*** Information provided Section Begins ***

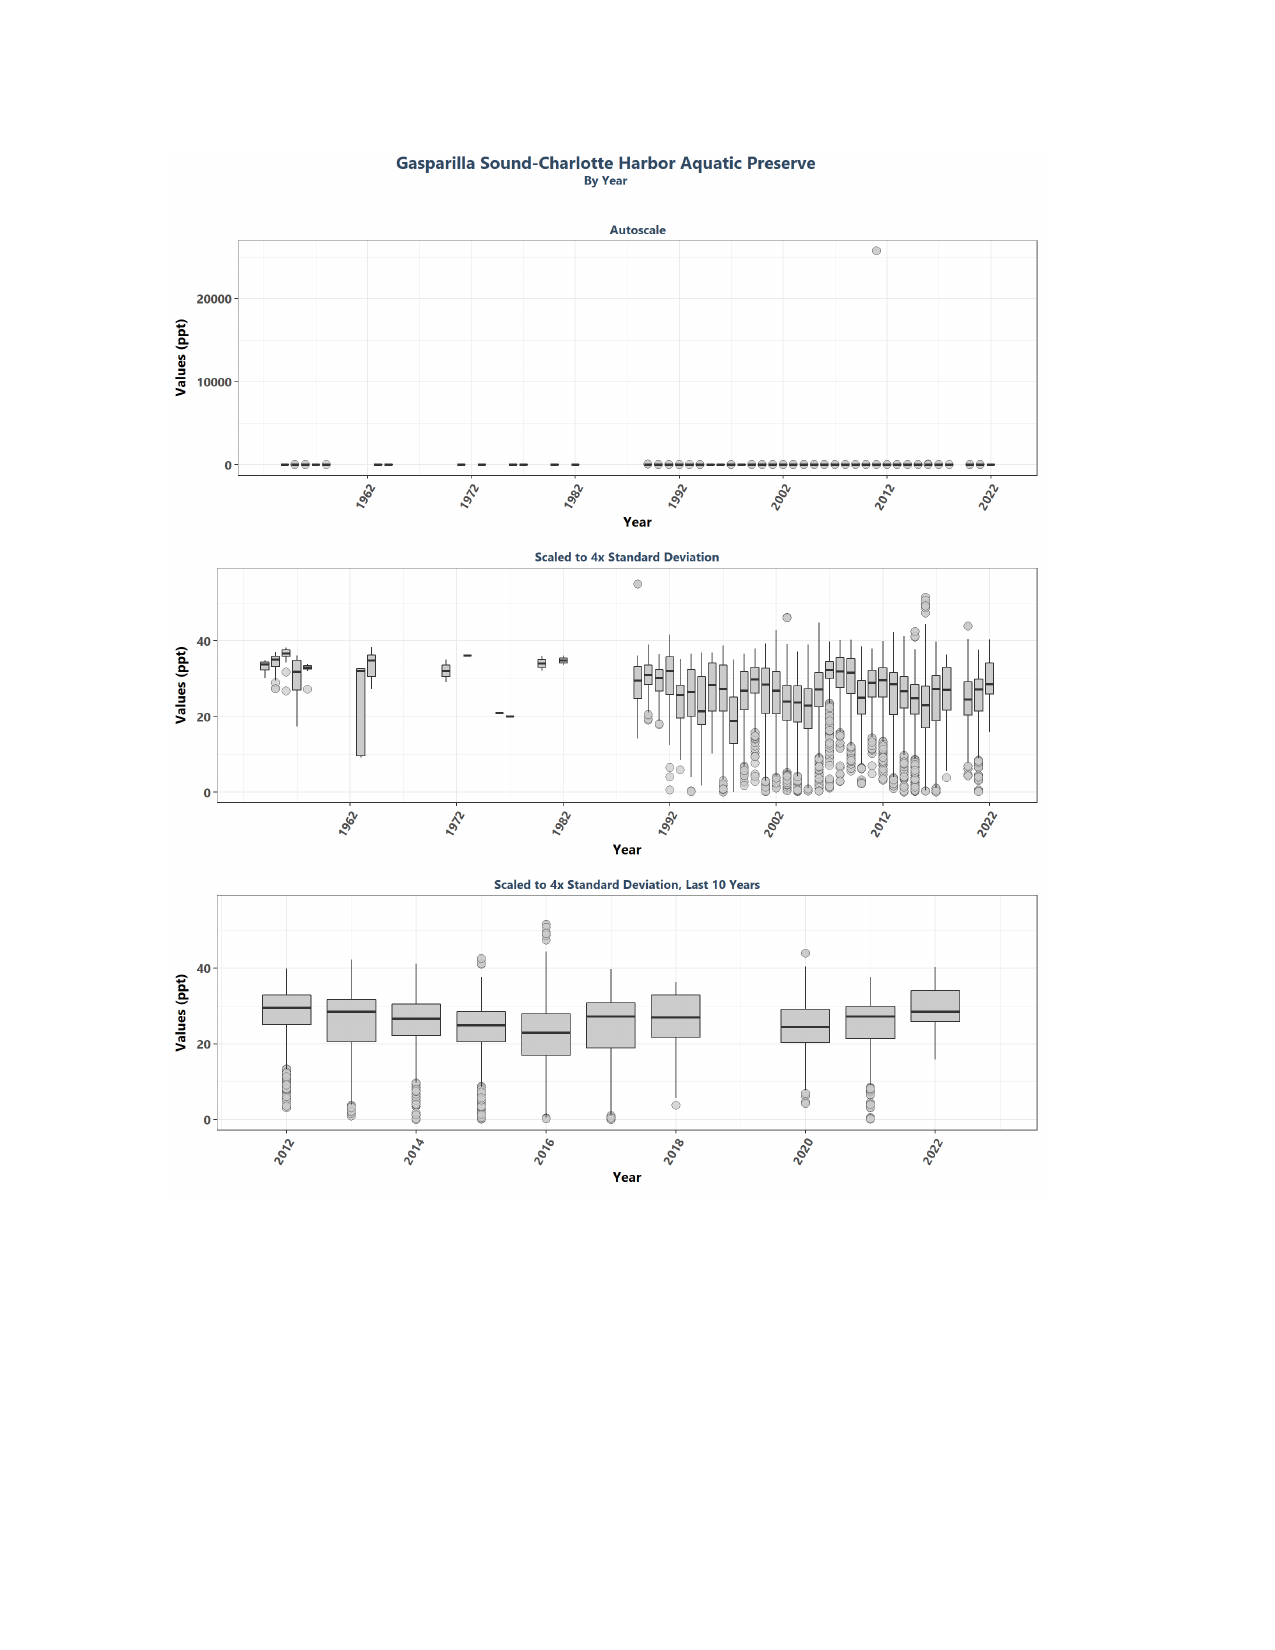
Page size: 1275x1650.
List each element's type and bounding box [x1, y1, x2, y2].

picture [168, 150, 1044, 1200]
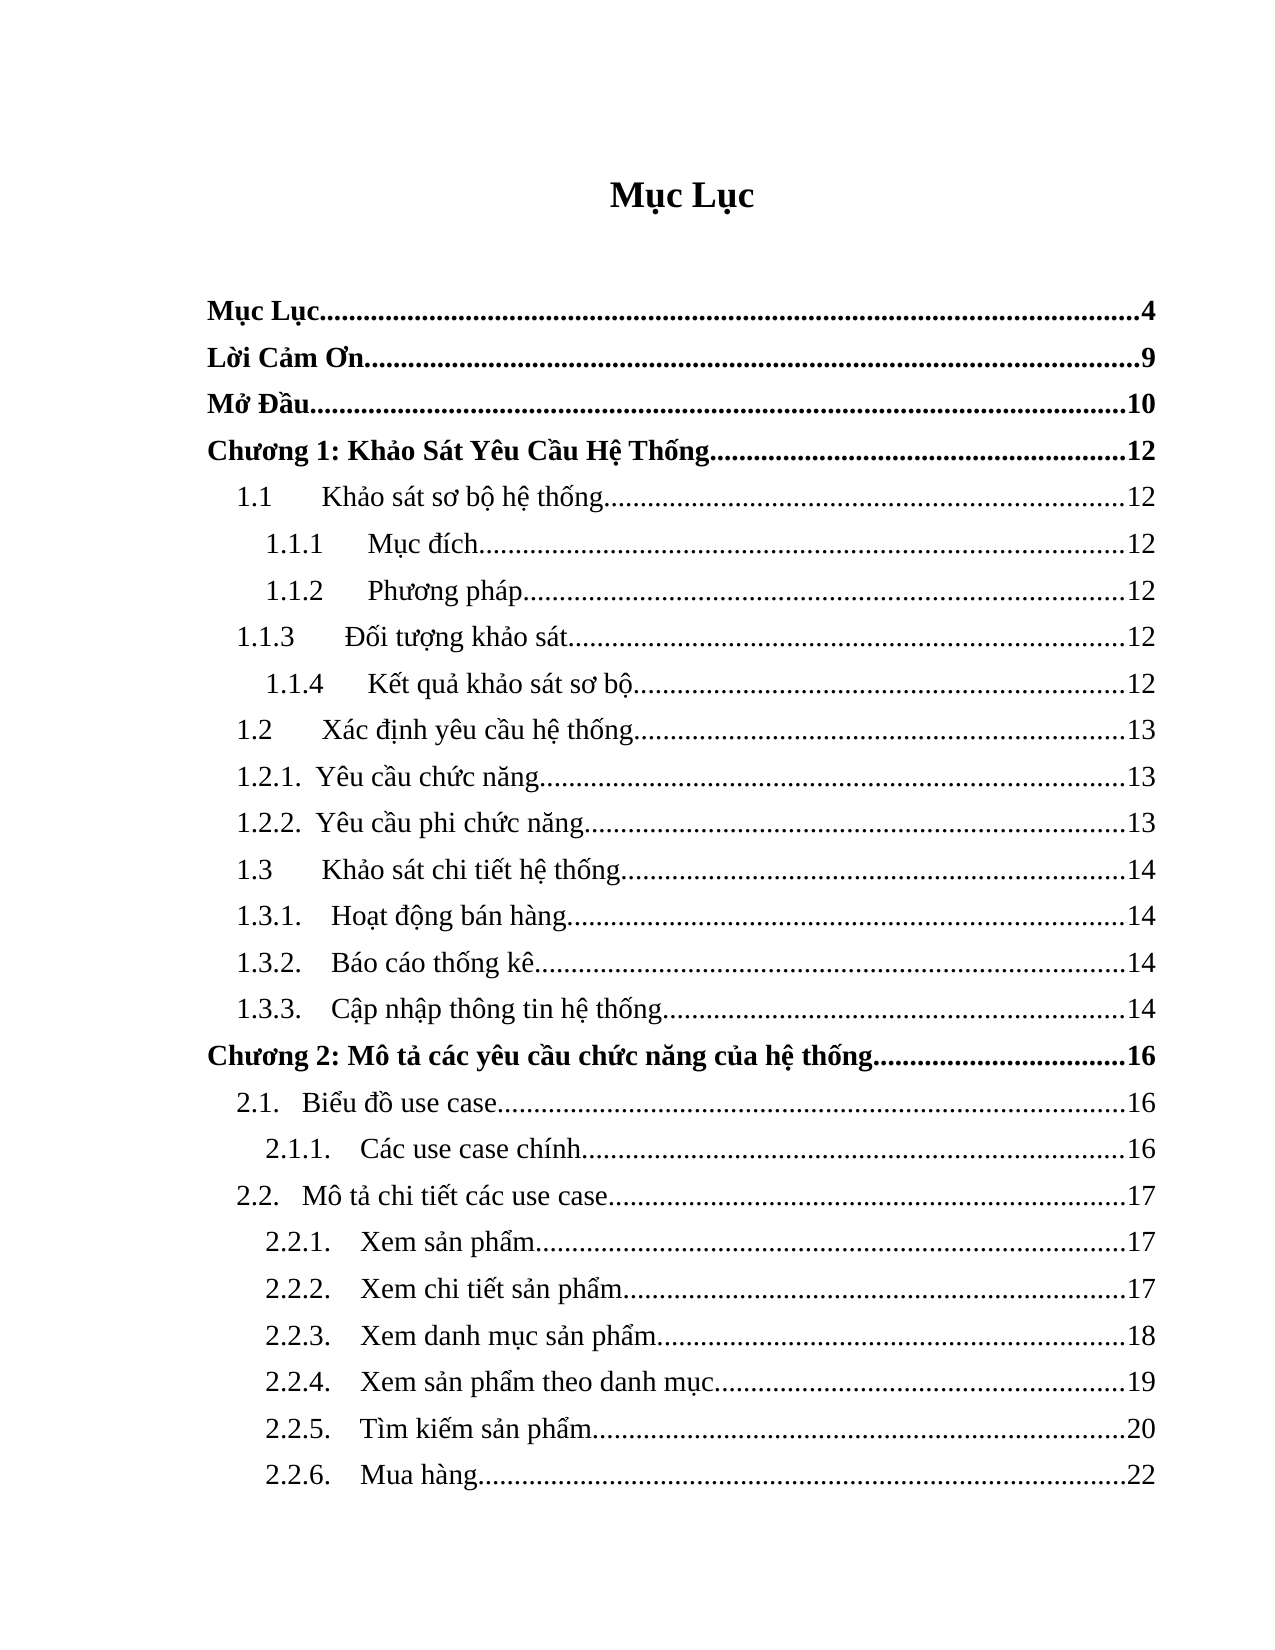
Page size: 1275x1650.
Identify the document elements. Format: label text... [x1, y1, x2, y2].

subtitle Mục Lục [207, 173, 1157, 216]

*** Information provided Section Ends ***

Retype the records verbatim, excluding each image they hold.

**Answer box**
Page size: 1275x1650.
List each element's type and bounding box [x1, y1, x2, y2].

picture [168, 150, 1044, 1200]
Page size: 1275x1650.
Identify the document elements. Format: label text... [x1, y1, x2, y2].

subtitle Mục Lục [207, 173, 1157, 216]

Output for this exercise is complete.